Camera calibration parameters
━━━━━━━━━━━━━━━━━━━━━━━━━━━━━━

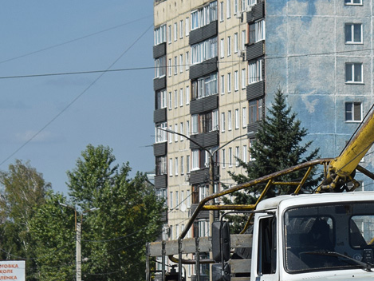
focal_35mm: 192
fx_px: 2075
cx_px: 396
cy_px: 242
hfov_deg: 10.2
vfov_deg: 7.7
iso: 200
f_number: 7.1
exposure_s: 1/1250
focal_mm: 52
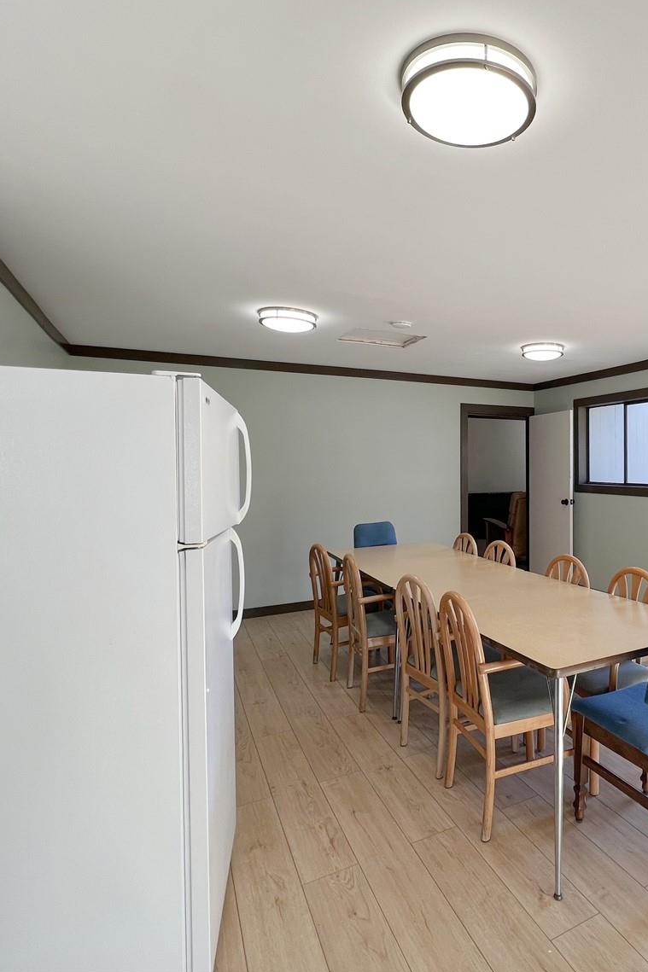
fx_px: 513
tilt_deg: +0.5
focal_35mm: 19
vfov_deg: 86.9
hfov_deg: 60.1
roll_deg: +0.4
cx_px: 505
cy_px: 463
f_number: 1.8
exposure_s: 1/120
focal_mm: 1.57
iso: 64
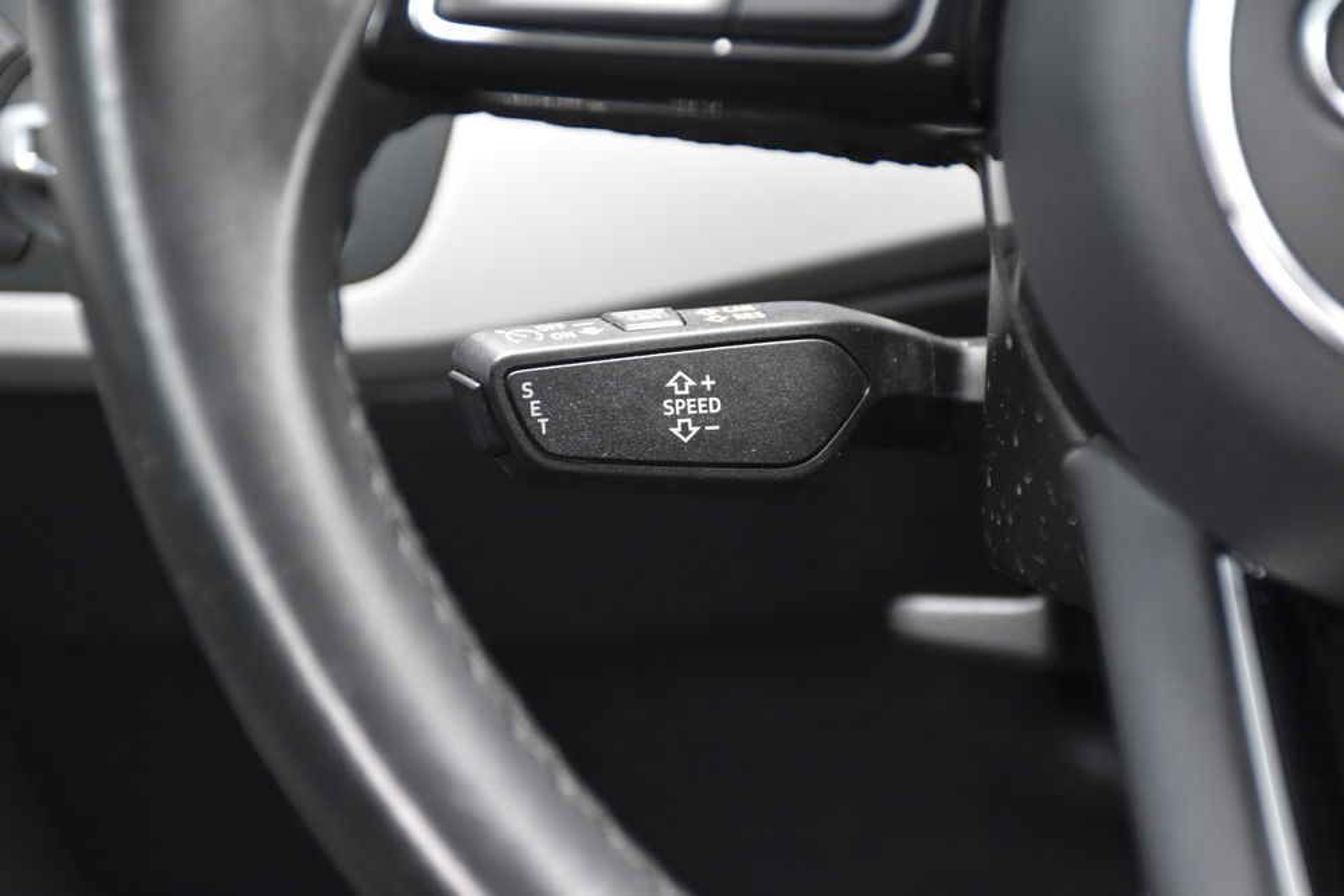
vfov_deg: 9.6
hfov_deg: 14.4
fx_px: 5320
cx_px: 672
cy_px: 448
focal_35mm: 142
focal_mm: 95
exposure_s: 1/125
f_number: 5.3
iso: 2000
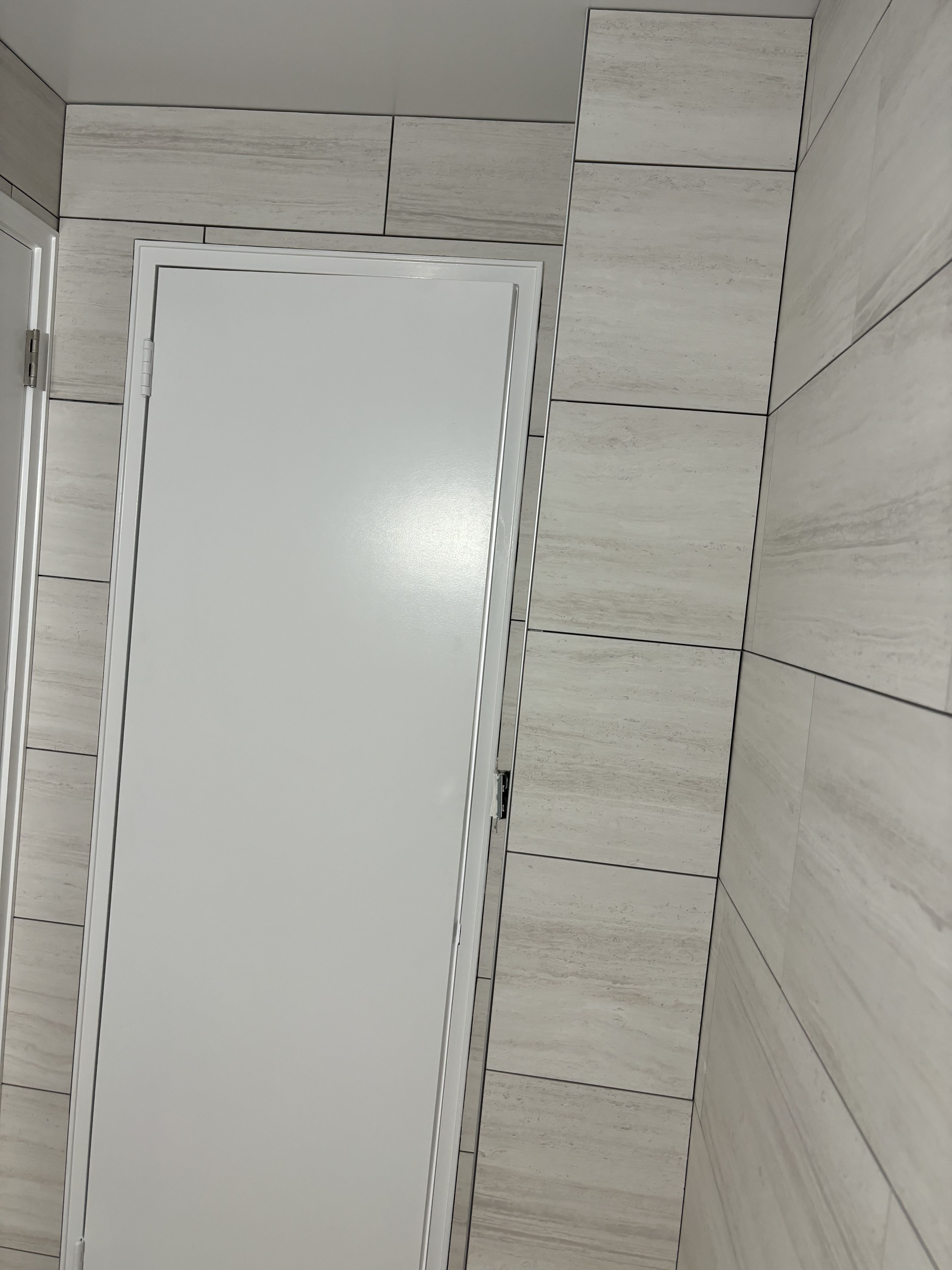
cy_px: 635
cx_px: 476
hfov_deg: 53.1
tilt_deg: -3.7
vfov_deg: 67.3
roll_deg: -5.6
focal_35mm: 26
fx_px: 953
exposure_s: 1/60
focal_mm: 5.96
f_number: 1.6
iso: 125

━━━━━━━━━━━━━━━━━━━━━━━━━━━━━━

Exercise brief
Omit the pictures, then output every record exactly as given.

Response to this exercise
focal_35mm: 192
fx_px: 2075
cx_px: 396
cy_px: 242
hfov_deg: 10.2
vfov_deg: 7.7
iso: 200
f_number: 7.1
exposure_s: 1/1250
focal_mm: 52
fx_px: 513
tilt_deg: +0.5
focal_35mm: 19
vfov_deg: 86.9
hfov_deg: 60.1
roll_deg: +0.4
cx_px: 505
cy_px: 463
f_number: 1.8
exposure_s: 1/120
focal_mm: 1.57
iso: 64
vfov_deg: 9.6
hfov_deg: 14.4
fx_px: 5320
cx_px: 672
cy_px: 448
focal_35mm: 142
focal_mm: 95
exposure_s: 1/125
f_number: 5.3
iso: 2000
cy_px: 635
cx_px: 476
hfov_deg: 53.1
tilt_deg: -3.7
vfov_deg: 67.3
roll_deg: -5.6
focal_35mm: 26
fx_px: 953
exposure_s: 1/60
focal_mm: 5.96
f_number: 1.6
iso: 125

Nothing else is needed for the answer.